### Data provided
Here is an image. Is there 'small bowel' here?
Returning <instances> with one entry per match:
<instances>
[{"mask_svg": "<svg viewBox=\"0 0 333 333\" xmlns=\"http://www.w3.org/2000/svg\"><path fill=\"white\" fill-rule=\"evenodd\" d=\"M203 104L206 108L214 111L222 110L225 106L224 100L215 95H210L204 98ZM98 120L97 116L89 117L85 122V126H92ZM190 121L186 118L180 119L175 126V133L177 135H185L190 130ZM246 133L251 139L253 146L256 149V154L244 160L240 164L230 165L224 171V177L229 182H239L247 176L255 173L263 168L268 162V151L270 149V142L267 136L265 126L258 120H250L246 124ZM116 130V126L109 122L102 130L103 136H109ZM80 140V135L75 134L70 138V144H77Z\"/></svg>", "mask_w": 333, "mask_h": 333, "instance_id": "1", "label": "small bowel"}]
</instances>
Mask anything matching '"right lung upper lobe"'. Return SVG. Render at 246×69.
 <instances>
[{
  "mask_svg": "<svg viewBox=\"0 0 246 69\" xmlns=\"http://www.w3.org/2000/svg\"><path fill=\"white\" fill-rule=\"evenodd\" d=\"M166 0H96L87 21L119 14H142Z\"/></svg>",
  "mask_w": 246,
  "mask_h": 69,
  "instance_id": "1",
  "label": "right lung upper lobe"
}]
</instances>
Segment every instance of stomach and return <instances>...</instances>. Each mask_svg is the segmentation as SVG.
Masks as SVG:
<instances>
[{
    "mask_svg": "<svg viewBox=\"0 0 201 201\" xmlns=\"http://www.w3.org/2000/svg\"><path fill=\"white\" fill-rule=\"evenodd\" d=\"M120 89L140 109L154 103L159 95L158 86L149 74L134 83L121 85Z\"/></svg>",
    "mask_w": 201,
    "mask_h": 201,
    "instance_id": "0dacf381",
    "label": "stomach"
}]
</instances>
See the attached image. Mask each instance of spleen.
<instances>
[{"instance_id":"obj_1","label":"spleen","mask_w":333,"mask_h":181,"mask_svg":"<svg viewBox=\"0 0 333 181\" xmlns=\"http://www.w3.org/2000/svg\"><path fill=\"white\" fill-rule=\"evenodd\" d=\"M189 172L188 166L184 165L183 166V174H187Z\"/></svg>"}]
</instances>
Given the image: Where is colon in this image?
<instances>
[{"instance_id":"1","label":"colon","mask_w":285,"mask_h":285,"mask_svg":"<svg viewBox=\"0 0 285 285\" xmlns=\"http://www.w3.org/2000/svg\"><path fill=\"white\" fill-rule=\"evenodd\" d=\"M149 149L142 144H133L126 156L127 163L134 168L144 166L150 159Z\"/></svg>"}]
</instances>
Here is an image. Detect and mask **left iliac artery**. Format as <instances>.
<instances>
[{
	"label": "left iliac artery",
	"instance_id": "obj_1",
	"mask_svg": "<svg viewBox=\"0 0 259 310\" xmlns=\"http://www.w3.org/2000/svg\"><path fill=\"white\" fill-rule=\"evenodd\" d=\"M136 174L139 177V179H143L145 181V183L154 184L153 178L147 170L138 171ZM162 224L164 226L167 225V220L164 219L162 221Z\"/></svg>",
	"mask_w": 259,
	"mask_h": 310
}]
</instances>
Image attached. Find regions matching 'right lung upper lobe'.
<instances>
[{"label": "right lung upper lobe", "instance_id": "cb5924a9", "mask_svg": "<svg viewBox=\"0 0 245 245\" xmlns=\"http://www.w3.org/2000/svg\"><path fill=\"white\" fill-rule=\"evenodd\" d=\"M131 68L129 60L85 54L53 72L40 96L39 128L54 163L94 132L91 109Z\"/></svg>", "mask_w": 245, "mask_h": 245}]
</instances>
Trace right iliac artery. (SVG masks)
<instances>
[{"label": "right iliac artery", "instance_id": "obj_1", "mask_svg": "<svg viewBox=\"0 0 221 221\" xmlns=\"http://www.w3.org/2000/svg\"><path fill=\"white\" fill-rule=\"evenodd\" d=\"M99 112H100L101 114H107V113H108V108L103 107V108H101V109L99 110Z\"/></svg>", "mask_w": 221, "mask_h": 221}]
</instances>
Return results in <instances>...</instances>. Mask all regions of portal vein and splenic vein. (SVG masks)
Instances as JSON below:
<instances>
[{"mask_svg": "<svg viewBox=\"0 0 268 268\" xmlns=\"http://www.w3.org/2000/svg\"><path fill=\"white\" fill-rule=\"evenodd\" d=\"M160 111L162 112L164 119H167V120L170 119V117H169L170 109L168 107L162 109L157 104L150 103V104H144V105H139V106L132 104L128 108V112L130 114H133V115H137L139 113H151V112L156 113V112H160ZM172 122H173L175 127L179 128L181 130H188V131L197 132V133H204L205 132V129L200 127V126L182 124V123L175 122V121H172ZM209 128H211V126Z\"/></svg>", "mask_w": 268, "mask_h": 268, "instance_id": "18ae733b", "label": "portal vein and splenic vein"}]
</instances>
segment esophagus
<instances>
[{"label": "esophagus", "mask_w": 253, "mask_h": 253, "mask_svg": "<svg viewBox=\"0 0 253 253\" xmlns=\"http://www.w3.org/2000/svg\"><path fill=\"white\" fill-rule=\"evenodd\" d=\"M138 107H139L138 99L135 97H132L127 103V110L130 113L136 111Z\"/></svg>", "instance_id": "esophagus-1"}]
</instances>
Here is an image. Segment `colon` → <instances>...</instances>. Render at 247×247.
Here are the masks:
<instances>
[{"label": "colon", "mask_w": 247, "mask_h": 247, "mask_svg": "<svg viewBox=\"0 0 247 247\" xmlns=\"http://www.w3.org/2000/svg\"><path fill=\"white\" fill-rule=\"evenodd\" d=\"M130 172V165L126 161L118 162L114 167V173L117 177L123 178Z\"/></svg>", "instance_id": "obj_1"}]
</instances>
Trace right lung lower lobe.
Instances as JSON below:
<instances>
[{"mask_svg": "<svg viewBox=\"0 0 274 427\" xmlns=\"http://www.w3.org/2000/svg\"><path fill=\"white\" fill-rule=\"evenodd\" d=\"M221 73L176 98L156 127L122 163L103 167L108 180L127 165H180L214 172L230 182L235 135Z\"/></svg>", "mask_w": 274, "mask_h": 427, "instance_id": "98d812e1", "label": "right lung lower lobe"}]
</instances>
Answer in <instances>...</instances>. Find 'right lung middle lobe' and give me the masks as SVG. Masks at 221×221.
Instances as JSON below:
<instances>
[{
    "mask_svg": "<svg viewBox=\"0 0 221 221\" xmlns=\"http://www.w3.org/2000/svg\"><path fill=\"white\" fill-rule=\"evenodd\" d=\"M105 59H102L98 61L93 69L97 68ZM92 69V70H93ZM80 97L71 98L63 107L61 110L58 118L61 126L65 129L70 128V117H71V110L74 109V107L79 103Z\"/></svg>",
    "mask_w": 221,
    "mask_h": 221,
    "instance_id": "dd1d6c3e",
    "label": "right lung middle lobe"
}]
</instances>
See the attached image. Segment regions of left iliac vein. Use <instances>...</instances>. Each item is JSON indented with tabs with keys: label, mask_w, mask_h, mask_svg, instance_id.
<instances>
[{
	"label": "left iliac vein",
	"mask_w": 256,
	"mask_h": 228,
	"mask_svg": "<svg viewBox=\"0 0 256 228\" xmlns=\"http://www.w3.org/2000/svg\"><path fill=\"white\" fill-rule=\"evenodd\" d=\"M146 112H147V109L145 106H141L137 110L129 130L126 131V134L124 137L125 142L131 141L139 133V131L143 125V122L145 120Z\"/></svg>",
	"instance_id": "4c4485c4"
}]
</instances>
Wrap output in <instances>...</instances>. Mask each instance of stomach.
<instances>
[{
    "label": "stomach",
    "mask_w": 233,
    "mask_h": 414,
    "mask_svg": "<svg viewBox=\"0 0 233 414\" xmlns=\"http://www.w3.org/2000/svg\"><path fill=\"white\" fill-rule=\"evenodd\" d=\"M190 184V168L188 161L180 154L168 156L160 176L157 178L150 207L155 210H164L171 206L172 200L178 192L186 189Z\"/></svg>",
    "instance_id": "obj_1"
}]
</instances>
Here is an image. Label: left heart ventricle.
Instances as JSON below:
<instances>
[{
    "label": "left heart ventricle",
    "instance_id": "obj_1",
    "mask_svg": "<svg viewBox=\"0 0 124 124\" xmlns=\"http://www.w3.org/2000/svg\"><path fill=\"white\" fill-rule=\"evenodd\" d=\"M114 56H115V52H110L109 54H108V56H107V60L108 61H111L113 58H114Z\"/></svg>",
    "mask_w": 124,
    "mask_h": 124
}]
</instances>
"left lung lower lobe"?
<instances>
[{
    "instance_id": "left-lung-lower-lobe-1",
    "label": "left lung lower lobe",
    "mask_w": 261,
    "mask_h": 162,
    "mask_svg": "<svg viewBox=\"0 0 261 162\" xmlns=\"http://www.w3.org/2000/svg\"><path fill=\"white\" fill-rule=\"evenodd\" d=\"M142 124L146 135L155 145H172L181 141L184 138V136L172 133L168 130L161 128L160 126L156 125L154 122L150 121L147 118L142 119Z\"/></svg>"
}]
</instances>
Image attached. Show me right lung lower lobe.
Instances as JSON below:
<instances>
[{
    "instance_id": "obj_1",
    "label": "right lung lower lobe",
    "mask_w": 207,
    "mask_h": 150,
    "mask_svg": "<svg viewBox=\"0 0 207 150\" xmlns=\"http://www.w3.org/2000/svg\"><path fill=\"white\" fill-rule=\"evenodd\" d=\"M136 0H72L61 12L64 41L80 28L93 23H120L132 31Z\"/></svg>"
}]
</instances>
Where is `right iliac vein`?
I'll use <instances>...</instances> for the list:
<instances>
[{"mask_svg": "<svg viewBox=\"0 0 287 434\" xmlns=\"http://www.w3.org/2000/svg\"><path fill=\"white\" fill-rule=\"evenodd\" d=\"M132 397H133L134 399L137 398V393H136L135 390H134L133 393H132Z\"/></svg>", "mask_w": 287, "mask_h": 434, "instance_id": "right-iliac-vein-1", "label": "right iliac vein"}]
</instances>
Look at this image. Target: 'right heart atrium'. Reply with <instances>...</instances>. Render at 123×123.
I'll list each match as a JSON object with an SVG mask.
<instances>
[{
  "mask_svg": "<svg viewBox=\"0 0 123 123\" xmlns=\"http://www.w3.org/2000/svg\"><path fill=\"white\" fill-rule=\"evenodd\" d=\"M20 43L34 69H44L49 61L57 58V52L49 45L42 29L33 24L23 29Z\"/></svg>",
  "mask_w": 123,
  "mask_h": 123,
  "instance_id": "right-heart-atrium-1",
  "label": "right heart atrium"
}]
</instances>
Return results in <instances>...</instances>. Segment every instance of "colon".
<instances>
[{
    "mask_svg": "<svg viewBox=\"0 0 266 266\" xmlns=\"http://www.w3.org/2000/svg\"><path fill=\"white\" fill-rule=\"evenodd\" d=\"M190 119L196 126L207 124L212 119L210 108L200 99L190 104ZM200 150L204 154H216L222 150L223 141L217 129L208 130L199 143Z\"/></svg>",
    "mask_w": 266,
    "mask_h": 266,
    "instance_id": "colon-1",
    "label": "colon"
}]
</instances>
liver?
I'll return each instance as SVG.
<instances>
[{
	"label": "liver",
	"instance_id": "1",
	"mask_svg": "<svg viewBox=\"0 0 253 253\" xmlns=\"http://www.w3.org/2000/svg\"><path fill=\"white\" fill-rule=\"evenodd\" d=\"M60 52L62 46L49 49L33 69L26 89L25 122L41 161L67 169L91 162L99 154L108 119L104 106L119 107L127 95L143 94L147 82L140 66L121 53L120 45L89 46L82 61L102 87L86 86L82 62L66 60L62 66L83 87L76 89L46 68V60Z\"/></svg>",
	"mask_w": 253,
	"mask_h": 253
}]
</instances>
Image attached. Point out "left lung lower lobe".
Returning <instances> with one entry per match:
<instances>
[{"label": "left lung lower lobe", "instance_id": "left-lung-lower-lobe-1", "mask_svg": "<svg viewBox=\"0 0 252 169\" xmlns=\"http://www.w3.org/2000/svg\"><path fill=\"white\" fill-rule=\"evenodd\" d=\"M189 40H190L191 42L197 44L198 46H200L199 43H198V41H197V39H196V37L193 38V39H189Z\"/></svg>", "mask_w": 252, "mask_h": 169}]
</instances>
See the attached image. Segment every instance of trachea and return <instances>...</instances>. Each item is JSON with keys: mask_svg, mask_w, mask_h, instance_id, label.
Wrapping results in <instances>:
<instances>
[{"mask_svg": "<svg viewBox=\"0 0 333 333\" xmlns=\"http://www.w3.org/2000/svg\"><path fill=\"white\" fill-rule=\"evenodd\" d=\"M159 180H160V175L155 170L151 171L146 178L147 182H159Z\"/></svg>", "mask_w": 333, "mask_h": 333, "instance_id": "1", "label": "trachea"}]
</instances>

### Exercise requirements
How many lines in the records above contain the string "regions"? Reply with the number only.

### Problem solution
3